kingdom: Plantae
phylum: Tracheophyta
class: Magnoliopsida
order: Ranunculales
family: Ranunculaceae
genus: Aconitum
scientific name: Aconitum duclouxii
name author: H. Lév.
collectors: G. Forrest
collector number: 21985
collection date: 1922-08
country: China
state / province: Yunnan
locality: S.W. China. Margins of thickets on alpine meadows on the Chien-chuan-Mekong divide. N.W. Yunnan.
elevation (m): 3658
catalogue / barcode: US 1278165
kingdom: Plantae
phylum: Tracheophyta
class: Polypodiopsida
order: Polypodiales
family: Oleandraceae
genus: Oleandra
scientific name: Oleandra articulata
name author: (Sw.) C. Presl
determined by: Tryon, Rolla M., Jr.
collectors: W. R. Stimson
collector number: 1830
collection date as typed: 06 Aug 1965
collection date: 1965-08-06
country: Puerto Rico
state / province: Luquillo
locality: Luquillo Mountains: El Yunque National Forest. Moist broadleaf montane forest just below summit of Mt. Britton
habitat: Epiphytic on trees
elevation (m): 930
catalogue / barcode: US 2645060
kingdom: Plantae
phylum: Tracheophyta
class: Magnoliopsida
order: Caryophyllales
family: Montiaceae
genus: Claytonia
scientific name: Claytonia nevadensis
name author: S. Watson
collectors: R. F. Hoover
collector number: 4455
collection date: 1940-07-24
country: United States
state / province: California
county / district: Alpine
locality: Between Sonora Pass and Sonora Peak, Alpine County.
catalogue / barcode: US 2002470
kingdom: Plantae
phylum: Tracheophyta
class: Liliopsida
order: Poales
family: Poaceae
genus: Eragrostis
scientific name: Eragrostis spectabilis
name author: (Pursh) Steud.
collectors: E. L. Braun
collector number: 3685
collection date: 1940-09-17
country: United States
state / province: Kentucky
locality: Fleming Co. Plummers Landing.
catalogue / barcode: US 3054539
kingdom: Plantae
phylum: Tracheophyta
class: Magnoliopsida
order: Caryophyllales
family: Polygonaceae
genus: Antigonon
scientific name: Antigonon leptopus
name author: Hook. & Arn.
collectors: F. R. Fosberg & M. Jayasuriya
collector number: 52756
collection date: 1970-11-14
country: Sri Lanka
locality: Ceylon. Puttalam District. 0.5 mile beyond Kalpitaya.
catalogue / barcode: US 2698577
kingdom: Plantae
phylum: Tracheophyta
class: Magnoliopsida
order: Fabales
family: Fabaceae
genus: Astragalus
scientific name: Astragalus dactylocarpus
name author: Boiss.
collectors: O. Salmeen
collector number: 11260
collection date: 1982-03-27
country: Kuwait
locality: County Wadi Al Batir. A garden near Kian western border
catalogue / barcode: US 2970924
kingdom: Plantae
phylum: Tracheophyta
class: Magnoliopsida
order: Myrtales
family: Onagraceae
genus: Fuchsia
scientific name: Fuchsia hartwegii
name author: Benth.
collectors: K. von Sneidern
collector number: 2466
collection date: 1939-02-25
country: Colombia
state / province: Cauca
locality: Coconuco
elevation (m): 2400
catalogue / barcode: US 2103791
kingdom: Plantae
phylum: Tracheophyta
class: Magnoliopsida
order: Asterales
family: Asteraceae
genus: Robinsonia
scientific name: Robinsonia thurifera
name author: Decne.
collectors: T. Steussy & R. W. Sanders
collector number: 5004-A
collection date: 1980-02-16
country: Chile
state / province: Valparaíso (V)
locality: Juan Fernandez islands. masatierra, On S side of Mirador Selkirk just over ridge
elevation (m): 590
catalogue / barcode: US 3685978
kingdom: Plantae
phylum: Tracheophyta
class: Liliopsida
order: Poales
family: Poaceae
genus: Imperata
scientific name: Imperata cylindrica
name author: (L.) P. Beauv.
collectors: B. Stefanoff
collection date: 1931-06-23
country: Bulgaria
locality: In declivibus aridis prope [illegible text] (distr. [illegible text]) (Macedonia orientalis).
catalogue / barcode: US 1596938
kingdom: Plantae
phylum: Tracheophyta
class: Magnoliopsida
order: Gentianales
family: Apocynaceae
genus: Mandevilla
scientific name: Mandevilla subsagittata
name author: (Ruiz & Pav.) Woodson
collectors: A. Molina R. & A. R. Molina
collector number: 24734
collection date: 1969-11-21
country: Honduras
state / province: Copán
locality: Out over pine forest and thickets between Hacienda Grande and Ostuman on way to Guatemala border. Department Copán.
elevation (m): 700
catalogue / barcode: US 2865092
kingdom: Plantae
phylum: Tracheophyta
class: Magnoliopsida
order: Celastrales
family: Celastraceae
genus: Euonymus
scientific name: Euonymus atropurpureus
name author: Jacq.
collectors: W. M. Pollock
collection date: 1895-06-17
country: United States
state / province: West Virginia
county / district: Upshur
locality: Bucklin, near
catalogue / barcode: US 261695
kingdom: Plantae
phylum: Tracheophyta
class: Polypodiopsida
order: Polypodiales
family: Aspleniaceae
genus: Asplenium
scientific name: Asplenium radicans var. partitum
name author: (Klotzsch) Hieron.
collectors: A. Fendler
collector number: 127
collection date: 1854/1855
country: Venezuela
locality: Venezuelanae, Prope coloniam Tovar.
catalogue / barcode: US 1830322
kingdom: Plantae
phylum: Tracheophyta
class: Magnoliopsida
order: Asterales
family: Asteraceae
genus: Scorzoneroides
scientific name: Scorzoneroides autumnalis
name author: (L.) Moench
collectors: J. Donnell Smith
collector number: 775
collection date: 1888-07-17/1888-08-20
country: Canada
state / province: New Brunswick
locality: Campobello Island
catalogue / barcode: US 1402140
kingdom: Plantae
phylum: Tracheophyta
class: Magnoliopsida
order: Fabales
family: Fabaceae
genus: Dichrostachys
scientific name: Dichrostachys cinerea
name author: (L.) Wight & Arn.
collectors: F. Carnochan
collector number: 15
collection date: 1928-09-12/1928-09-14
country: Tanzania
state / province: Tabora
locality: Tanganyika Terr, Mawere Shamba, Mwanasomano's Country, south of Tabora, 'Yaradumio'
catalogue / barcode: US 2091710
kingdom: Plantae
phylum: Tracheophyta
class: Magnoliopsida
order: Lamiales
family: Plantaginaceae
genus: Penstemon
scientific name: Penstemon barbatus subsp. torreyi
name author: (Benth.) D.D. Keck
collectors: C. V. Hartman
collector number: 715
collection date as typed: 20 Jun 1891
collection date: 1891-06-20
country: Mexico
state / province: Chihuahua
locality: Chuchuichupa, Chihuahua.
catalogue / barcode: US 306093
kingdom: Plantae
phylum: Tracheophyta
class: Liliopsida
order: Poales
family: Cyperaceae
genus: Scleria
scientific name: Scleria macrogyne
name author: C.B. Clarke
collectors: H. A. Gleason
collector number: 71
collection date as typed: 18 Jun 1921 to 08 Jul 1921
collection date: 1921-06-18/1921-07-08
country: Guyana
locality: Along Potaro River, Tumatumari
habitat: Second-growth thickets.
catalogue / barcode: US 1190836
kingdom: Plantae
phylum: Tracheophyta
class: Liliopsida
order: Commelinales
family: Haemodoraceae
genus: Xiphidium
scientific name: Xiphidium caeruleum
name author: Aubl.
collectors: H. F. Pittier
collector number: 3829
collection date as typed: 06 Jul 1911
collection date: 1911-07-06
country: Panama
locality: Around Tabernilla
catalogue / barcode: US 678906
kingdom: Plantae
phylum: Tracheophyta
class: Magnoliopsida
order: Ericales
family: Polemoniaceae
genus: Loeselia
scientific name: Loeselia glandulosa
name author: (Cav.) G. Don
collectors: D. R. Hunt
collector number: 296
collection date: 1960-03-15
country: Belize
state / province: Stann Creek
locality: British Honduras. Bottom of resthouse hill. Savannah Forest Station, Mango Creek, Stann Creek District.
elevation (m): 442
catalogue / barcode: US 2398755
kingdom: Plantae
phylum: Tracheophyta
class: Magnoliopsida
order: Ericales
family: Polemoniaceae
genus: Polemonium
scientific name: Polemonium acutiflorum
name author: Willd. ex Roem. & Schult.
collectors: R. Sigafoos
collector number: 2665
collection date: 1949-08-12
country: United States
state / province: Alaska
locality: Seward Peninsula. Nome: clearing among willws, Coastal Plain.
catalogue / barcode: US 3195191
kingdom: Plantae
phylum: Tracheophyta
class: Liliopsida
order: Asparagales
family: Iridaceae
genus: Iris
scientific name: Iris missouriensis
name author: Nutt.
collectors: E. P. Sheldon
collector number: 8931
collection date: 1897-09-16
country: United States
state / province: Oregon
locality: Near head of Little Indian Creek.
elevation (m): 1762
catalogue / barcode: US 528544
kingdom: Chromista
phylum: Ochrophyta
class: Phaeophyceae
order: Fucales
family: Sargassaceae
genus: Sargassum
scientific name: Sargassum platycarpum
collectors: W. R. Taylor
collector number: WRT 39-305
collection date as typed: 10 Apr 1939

■ **Job**
Find each line in the records above that contains the word "typed", and copy those lines.

■ **Written solution**
collection date as typed: 06 Aug 1965
collection date as typed: 20 Jun 1891
collection date as typed: 18 Jun 1921 to 08 Jul 1921
collection date as typed: 06 Jul 1911
collection date as typed: 10 Apr 1939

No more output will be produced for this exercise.